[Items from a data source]
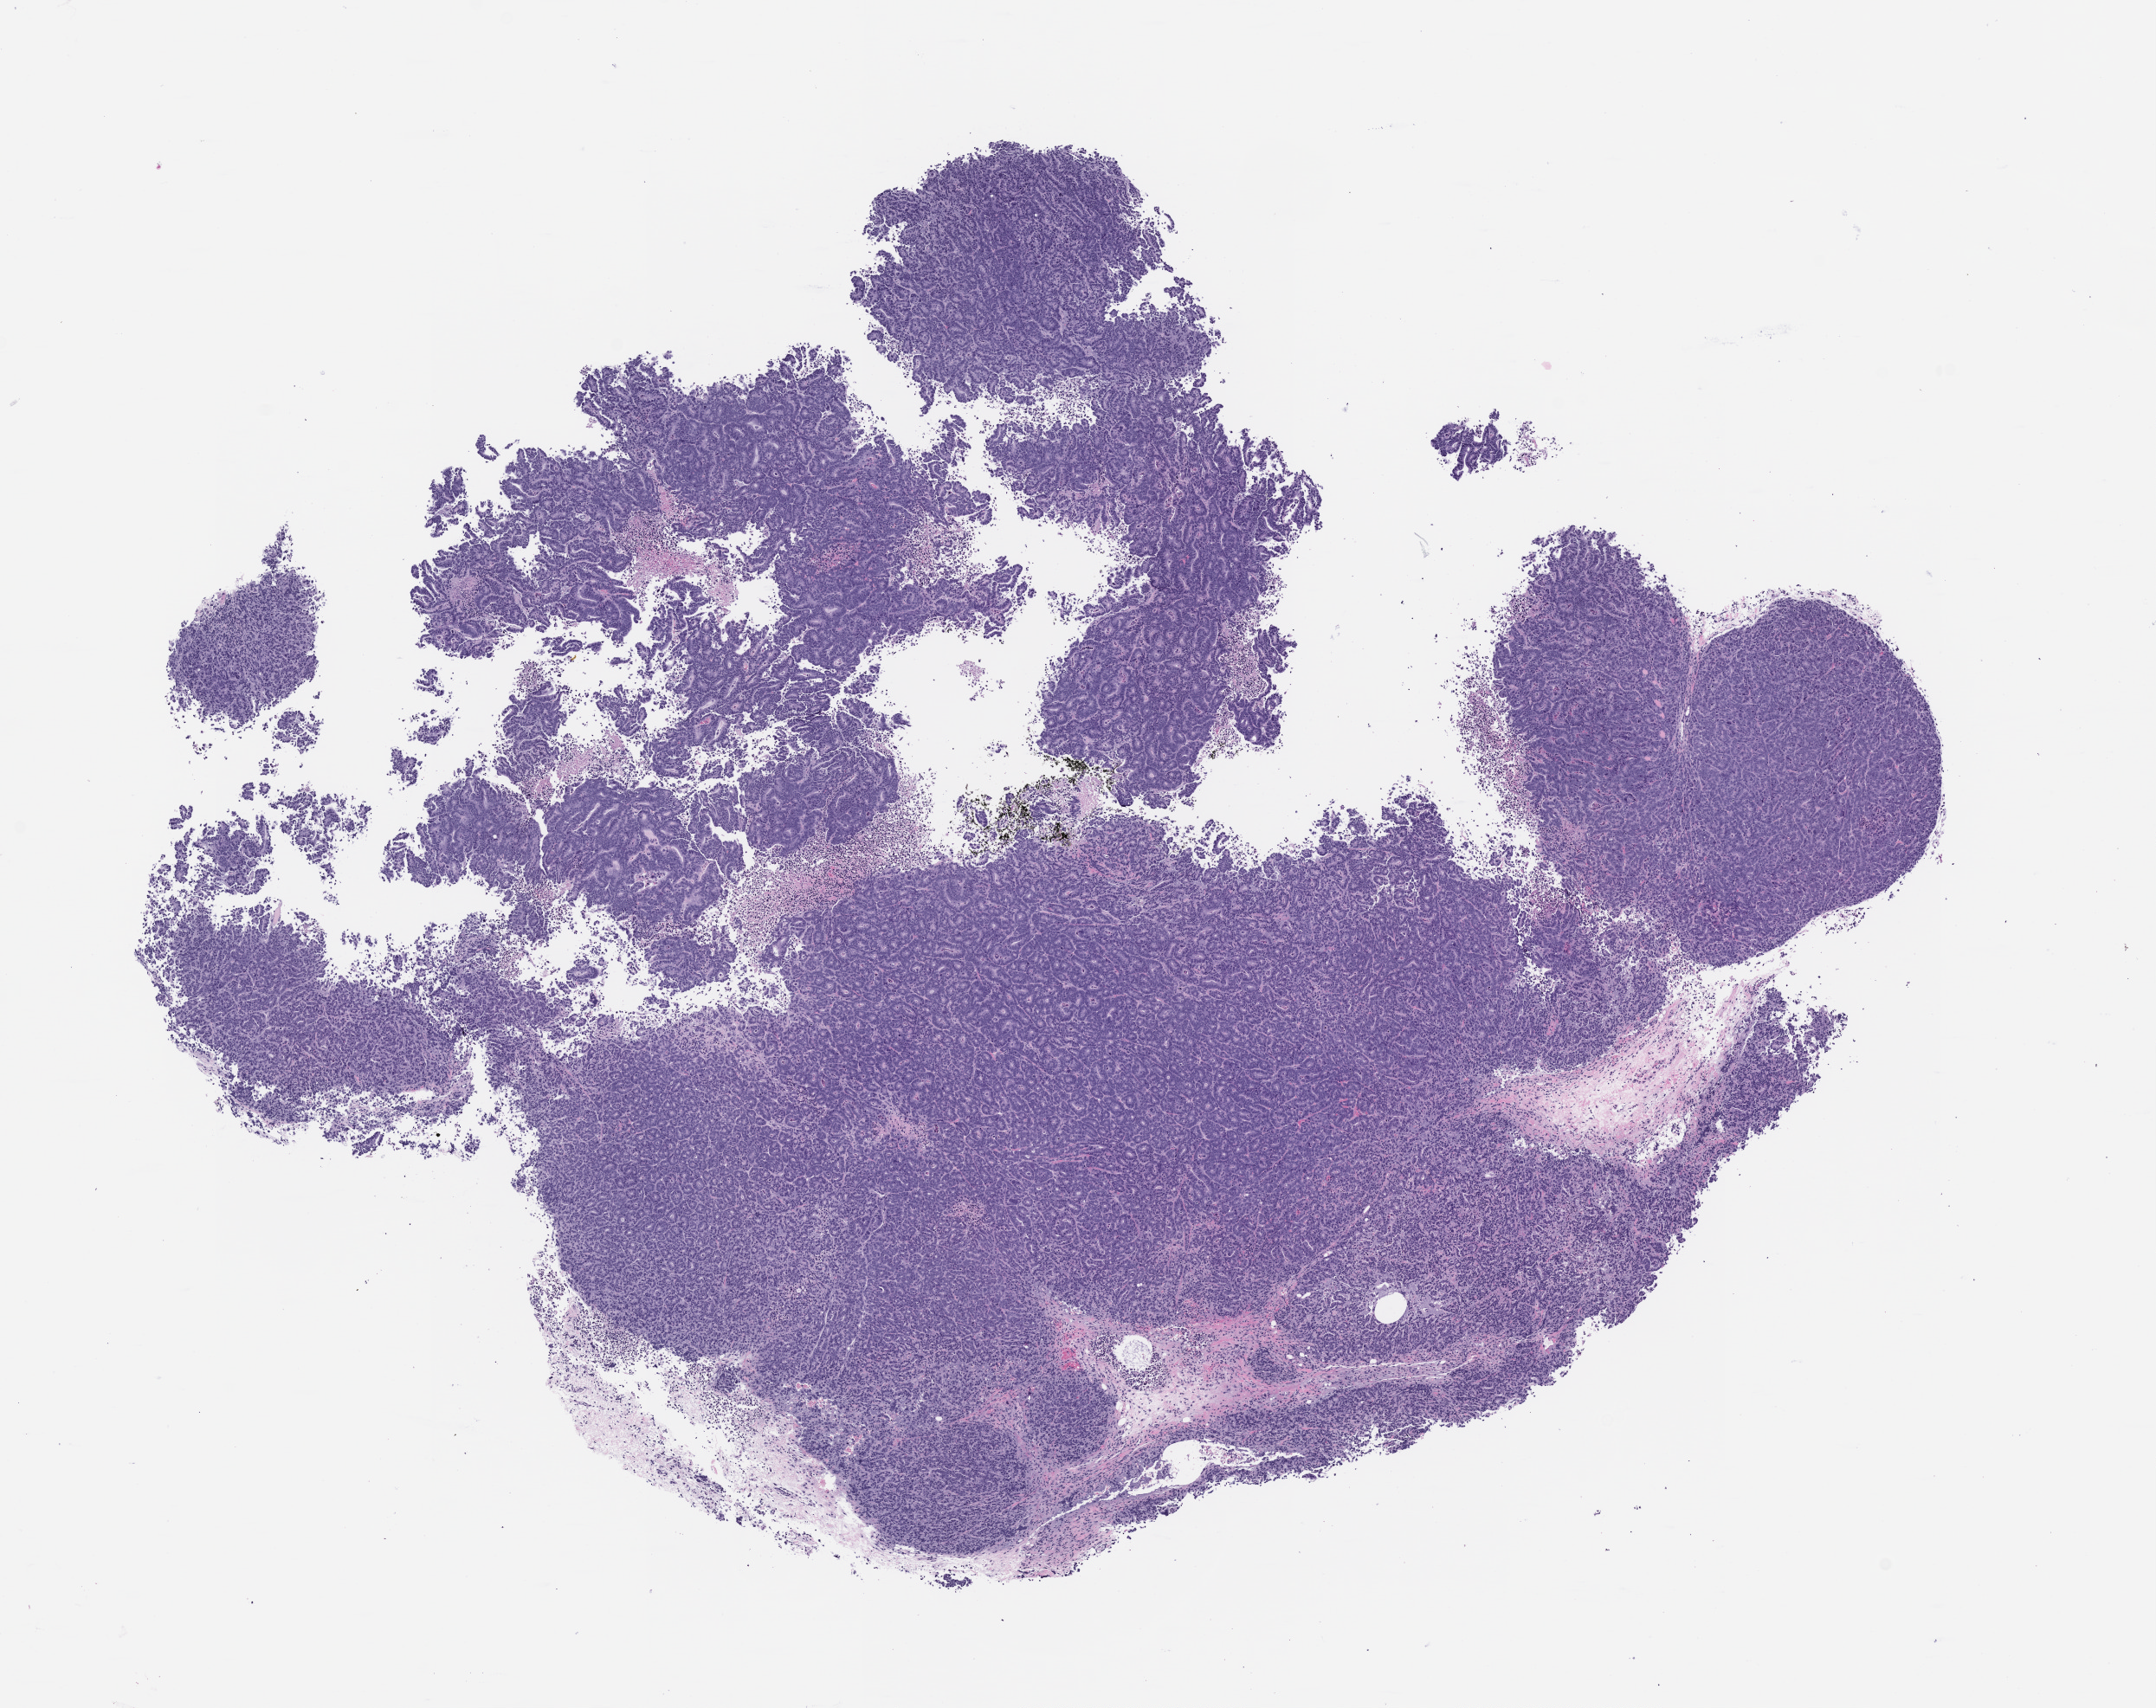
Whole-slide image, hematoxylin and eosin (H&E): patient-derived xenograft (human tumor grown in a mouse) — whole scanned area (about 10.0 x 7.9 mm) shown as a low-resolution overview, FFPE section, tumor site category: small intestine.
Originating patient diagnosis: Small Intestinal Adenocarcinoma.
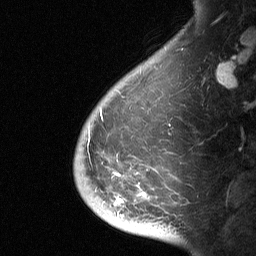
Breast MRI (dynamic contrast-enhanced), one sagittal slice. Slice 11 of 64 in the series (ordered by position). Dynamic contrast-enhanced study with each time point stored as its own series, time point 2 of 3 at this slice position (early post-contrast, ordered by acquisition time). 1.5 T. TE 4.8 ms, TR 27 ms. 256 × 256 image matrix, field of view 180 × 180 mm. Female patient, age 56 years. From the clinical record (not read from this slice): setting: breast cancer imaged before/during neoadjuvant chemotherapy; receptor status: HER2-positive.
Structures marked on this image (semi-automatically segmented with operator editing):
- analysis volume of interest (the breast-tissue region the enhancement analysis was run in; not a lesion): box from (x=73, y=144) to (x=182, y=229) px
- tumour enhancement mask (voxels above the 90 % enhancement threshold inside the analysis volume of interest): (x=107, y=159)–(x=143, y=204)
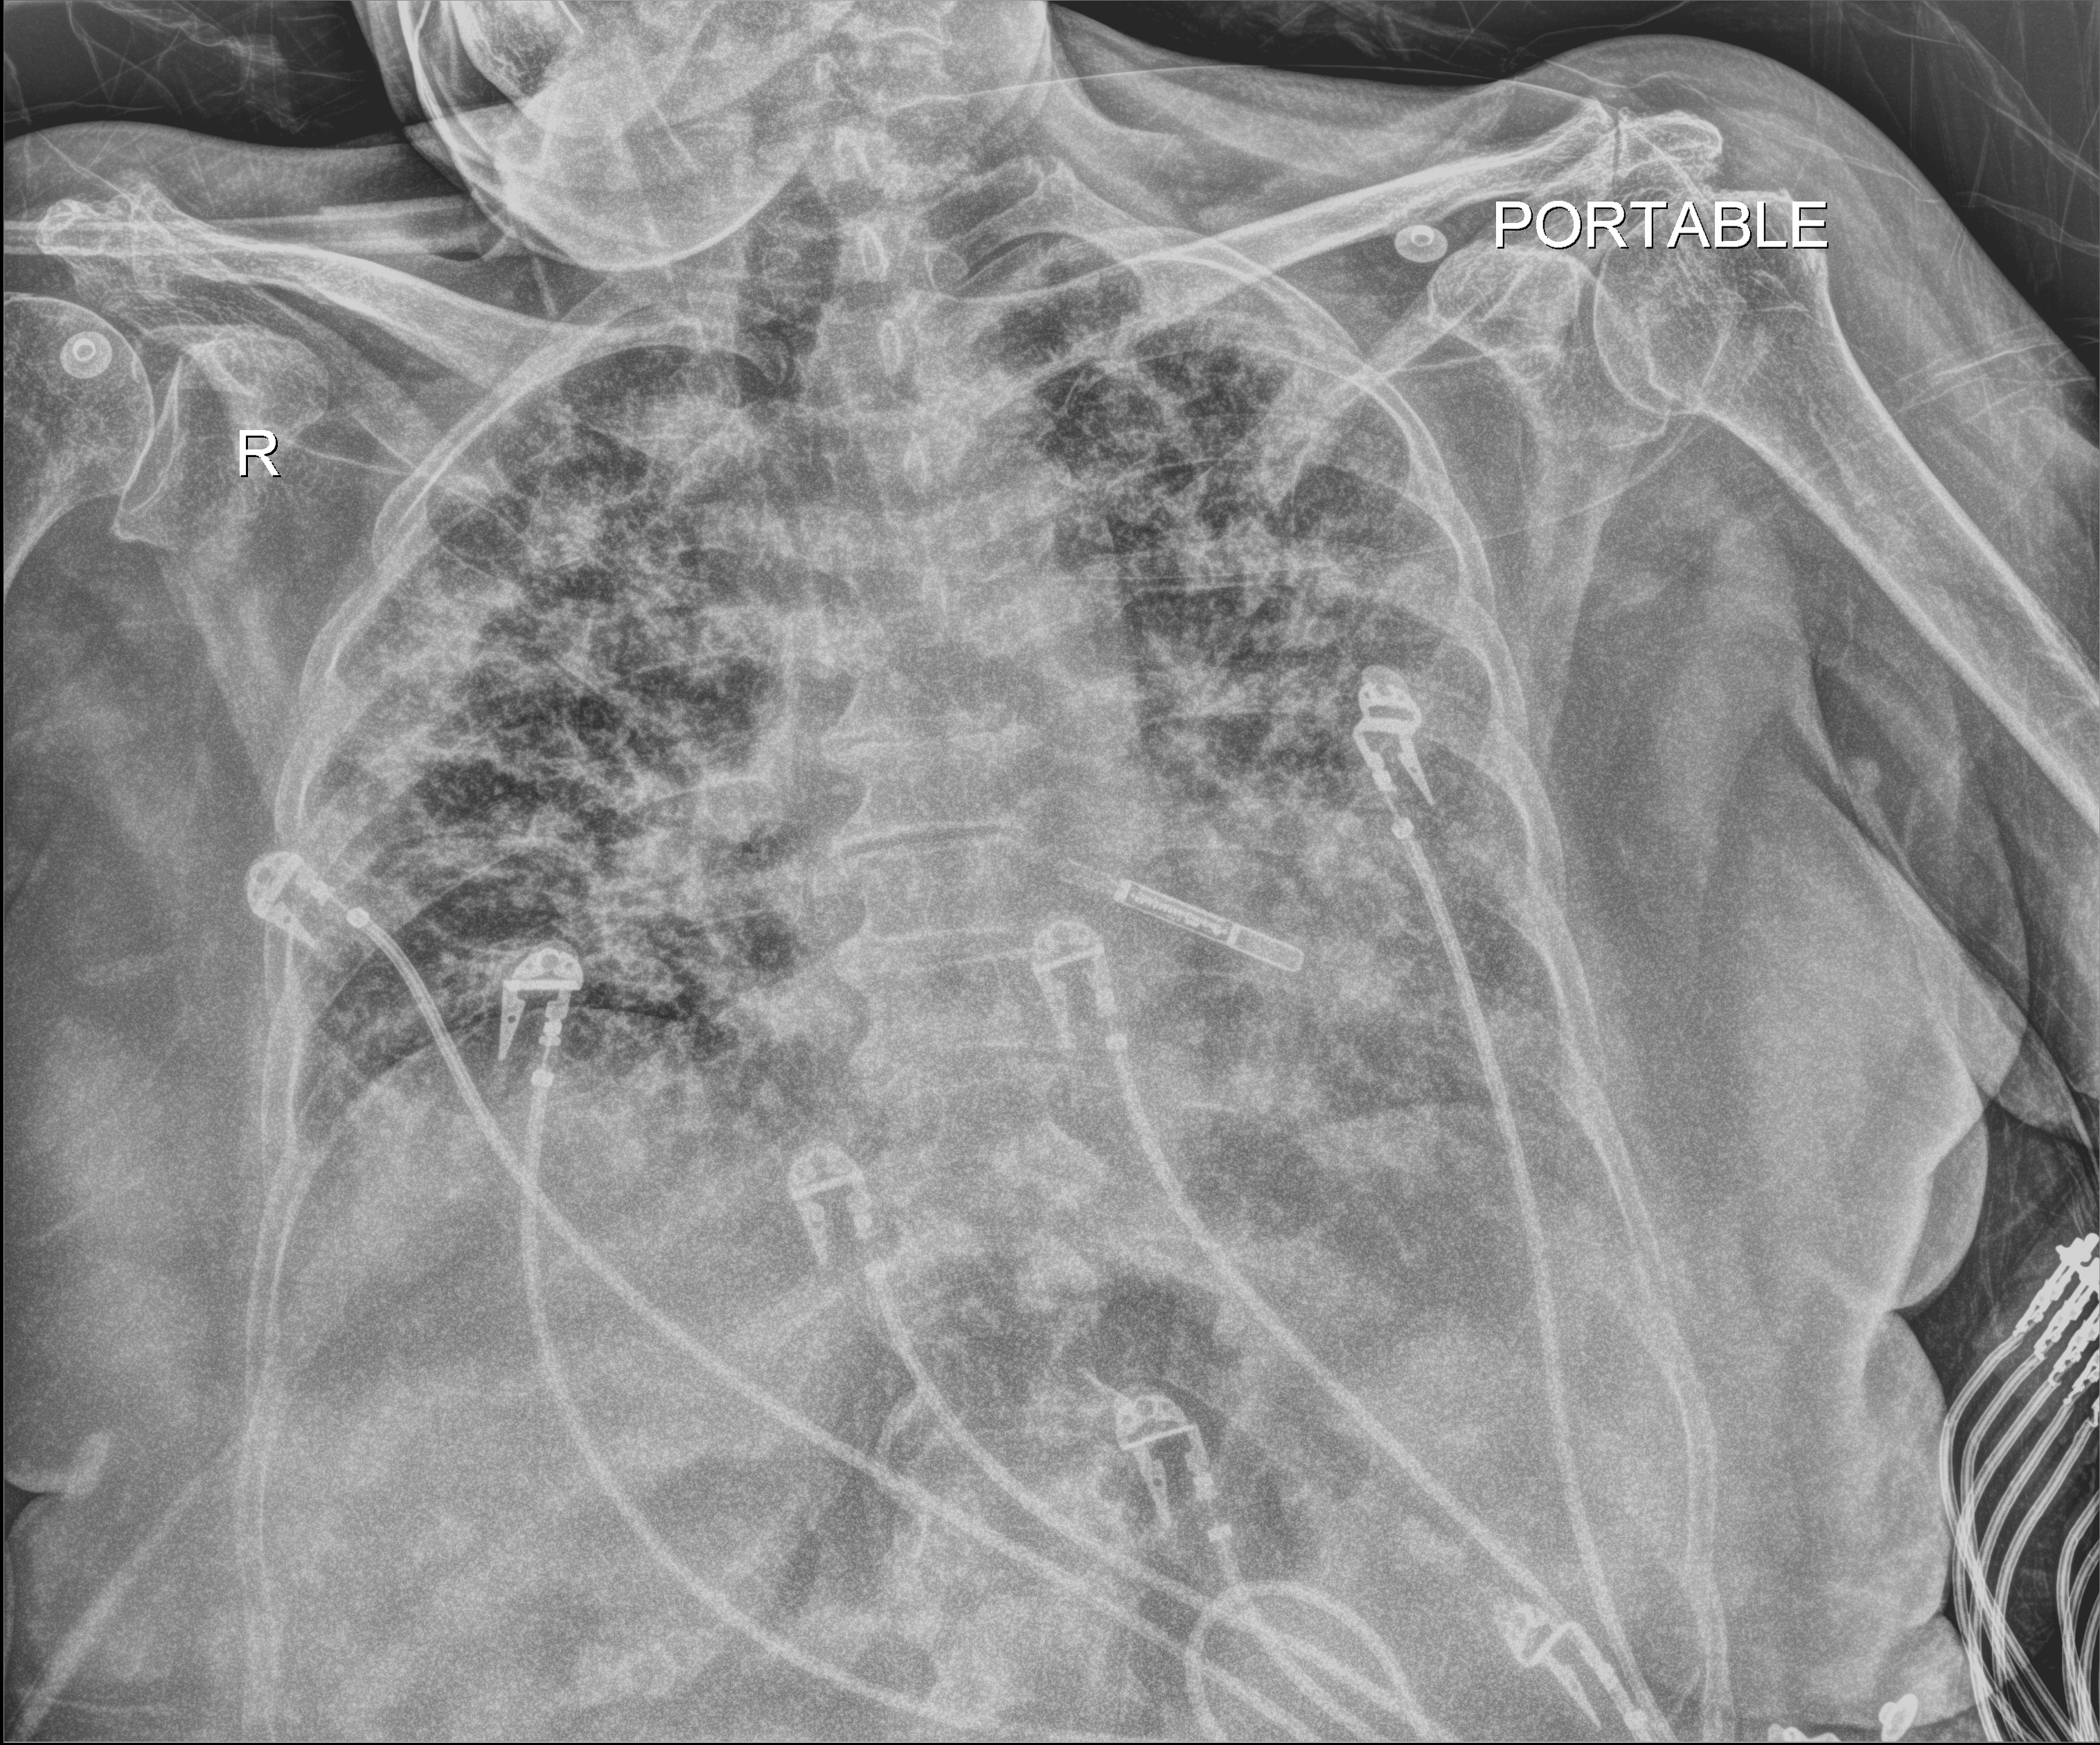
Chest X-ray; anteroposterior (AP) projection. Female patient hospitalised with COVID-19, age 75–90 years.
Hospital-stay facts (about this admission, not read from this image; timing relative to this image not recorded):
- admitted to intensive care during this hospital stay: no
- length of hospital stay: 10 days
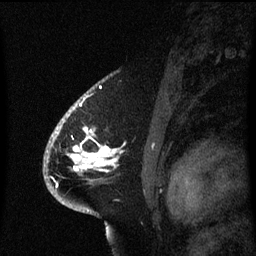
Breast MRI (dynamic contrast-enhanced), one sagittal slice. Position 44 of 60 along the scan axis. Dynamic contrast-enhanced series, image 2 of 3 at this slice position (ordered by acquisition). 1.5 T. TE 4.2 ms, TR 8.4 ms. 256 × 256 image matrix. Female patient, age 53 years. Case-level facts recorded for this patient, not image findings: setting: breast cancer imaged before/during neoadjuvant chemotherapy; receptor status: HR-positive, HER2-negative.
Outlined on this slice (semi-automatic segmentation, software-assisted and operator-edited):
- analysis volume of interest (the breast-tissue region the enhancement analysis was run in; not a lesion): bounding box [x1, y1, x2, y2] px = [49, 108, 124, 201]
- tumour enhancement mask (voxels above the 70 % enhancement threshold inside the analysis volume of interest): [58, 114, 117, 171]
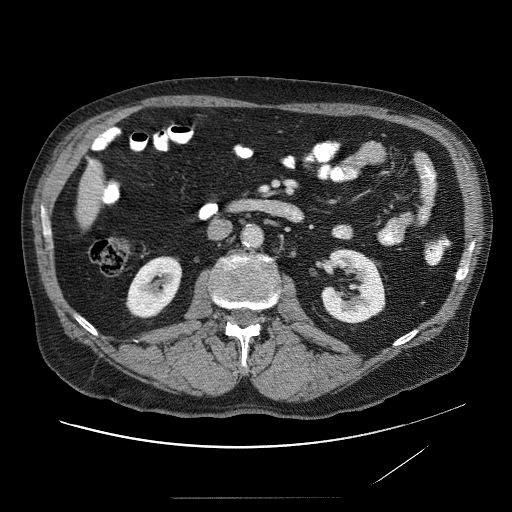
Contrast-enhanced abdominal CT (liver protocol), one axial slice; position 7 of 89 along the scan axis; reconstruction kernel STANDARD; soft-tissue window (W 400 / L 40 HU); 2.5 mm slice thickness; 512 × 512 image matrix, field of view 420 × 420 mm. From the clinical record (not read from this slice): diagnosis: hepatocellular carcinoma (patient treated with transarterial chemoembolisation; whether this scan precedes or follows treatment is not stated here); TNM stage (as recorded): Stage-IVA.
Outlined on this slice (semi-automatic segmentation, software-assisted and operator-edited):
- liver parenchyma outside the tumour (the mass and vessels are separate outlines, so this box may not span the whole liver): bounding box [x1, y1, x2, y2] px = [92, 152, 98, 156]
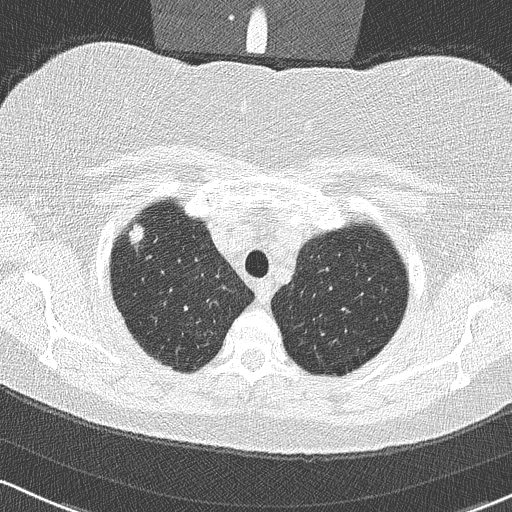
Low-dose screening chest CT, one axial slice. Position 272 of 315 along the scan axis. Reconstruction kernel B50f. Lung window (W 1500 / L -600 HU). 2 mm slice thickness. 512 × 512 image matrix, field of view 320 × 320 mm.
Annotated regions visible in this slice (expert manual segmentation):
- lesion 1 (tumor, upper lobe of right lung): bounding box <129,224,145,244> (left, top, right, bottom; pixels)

__ASSIGNMENT__.
Using the records above, print exactly the run of lines that starts with the line with "Hospital-stay facts (about" and goes on through the line with "- tumour enhancement mask (voxels above the 70", pictures excluded.

__ANSWER TO THIS PROBLEM__.
Hospital-stay facts (about this admission, not read from this image; timing relative to this image not recorded):
- admitted to intensive care during this hospital stay: no
- length of hospital stay: 10 days
Breast MRI (dynamic contrast-enhanced), one sagittal slice. Position 44 of 60 along the scan axis. Dynamic contrast-enhanced series, image 2 of 3 at this slice position (ordered by acquisition). 1.5 T. TE 4.2 ms, TR 8.4 ms. 256 × 256 image matrix. Female patient, age 53 years. Case-level facts recorded for this patient, not image findings: setting: breast cancer imaged before/during neoadjuvant chemotherapy; receptor status: HR-positive, HER2-negative.
Outlined on this slice (semi-automatic segmentation, software-assisted and operator-edited):
- analysis volume of interest (the breast-tissue region the enhancement analysis was run in; not a lesion): bounding box [x1, y1, x2, y2] px = [49, 108, 124, 201]
- tumour enhancement mask (voxels above the 70 % enhancement threshold inside the analysis volume of interest): [58, 114, 117, 171]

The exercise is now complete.